4. Keterampilan metakognisi merupakan bagian dari proses metakognisi yang
menunjukan pada kesadaran yang disengaja dalam melakukan perencanaan,
monitoring aktivitas kognisi, dan melakukan evaluasi. Adapun indikator proses
metakognisi yang terkait dengan keterampilan metakognisi, yaitu: (a)
merencanakan, (b) memonitor pelaksanaan., (c) mengevaluasi/refleksi.
13
5. Individu dengan tipe idealist lebih menyukai menyelesaikan tugas secara
diskusi kelompok, menyukai membaca dan menulis sehingga lebih cocok jika
diberi tes berbentuk uraian atau soal cerita, cenderung melihat suatu masalah
dengan sudut pandang yang luas, dan tidak hanya terpaku pada masalah yang
dihadapi.
1.6 Ruang Lingkup dan Keterbatasan Penelitian
1.6.1 Ruang Lingkup Penelitian
Ruang lingkup penelitian ini adalah:
1. Penelitian dilakukan di kelas VII CI (Cerdas Istimewa) SMP Negeri 1Kota
Jambi.
2. Penelitian ini dilakukan pada materi perbandingan, sesuai dengan kurikulum
2013, materi ini diajarkan di kelas VII semester genap.
1.6.2 Keterbatasan Masalah
Dalam proses metakognisi ada dua wujud, yang pertama pengetahuan
metakognisi (kesadaran tentang apa yang diketahui seseorang) dan keterampilan
metakognisi (apa yang dilakukan seseorang).
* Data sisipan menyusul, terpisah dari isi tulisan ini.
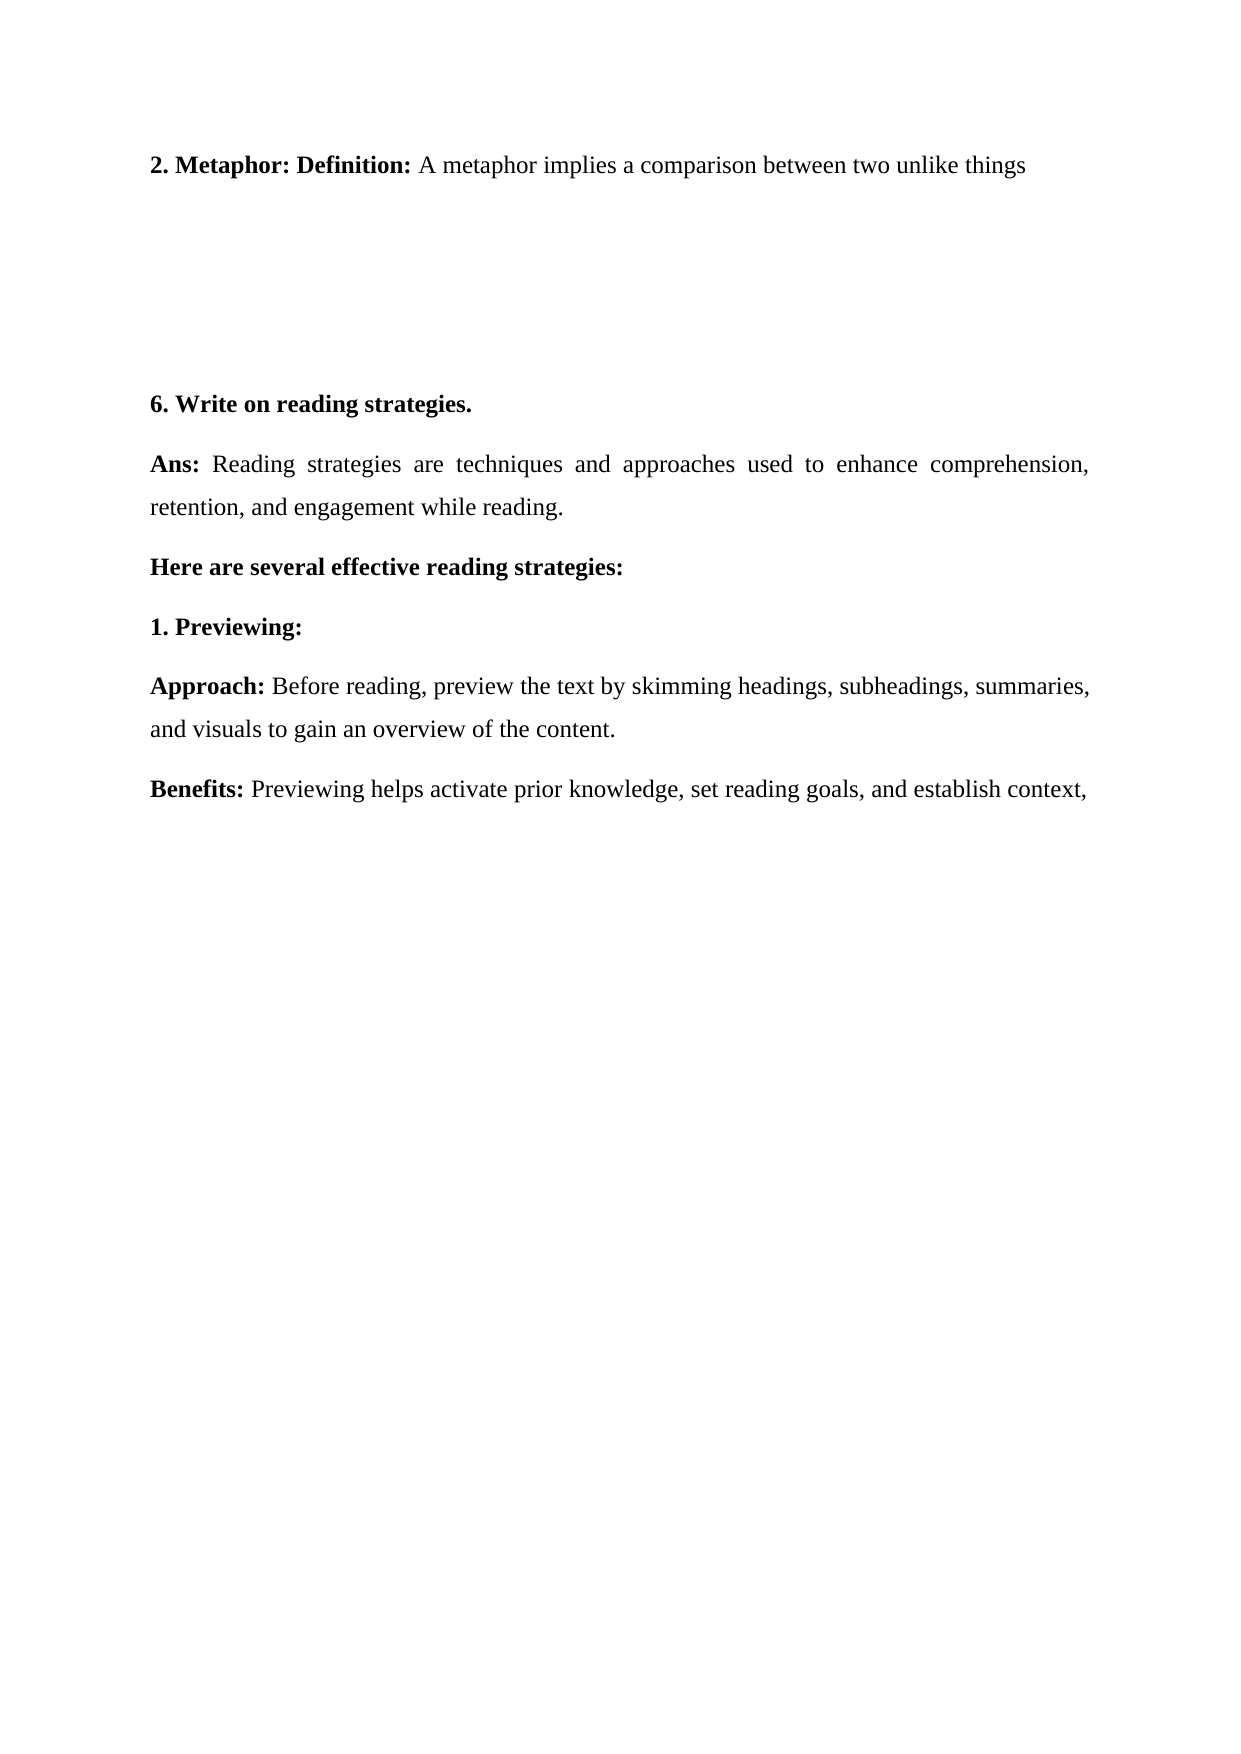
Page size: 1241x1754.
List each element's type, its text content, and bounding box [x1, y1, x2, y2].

text 6. Write on reading strategies. [150, 389, 1090, 418]
text Approach: Before reading, preview the text by skimming headings, subheadings, summaries, and visuals to gain an overview of the content. [150, 671, 1090, 743]
text Benefits: Previewing helps activate prior knowledge, set reading goals, and establish context, [150, 774, 1090, 803]
text Here are several effective reading strategies: [150, 552, 1090, 581]
text Ans: Reading strategies are techniques and approaches used to enhance comprehension, retention, and engagement while reading. [150, 449, 1090, 521]
text 2. Metaphor: Definition: A metaphor implies a comparison between two unlike things [150, 150, 1090, 179]
text 1. Previewing: [150, 612, 1090, 640]
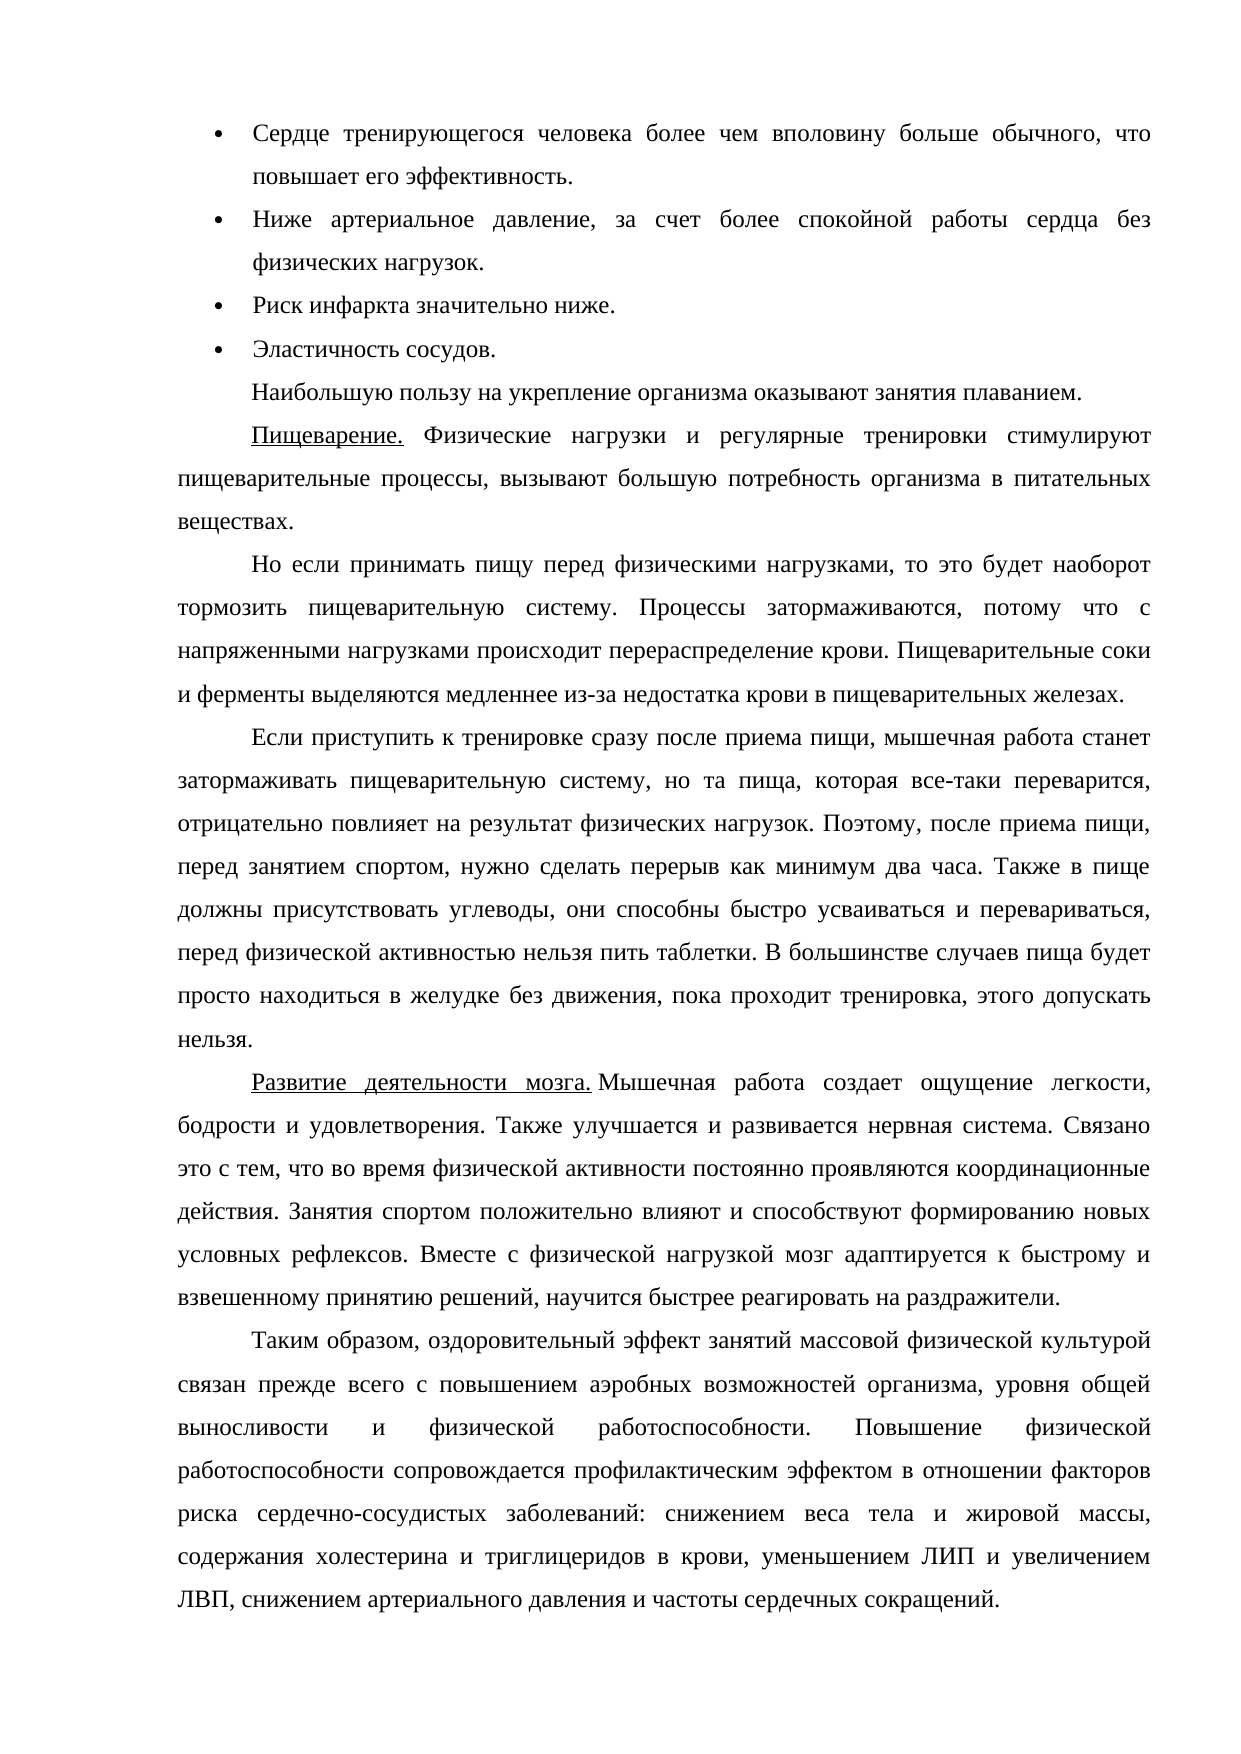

Maka dari itu peneliti
membatasimasalah yang akan dianalisis. Keterbatasan penelitian ini adalah
peneliti memfokuskan penelitiannya mengenai proses metakognisi yang terkait
dengan keterampilan metakognisi siswa tipe kepribadian idealist dalam
memecahkan masalah matematika pada materi perbandingan di kelas VII SMP.
Siswa yang dipilih adalah siswa berkepribadian idealist yang di dapat berdasarkan
tes kepribadian yang telah diadopsi dari buku karangan David Keirsey yang
berjudul ‘Please, Understand Me II’ dan keterampilan metakognitif siswa tipe ini
14
akan dilihat dari proses metakognisinya berdasarkan indikator yang ada dan
bagaimana mereka menyelesaikan soal pemecahan masalah pada materi
perbandingan di kelas VII SMP. Pada penelitian ini siswa idealist yang dijadikan
subjek penelitian adalah siswa idealist yang memenuhi kriteria pemilihan subjek
yaitu double metakognitif, tripel metakognitif dan quadrapel metakognitif. Double
metakognitif adalah subjek yang melakukan 2 kali penyelesaian masalah
matematika. Tripel metakognitif adalah subjek yang melakukan 3 kali
penyelesaian masalah matematika. Quadrapel metakognitif adalah subjek yang
melakukan 3 kali penyelesaian masalah matematika. Sehingga hasil penelitian ini
hanya berlaku kepada ketiga subjek sesuai dengan sifat penelitian kualitatif.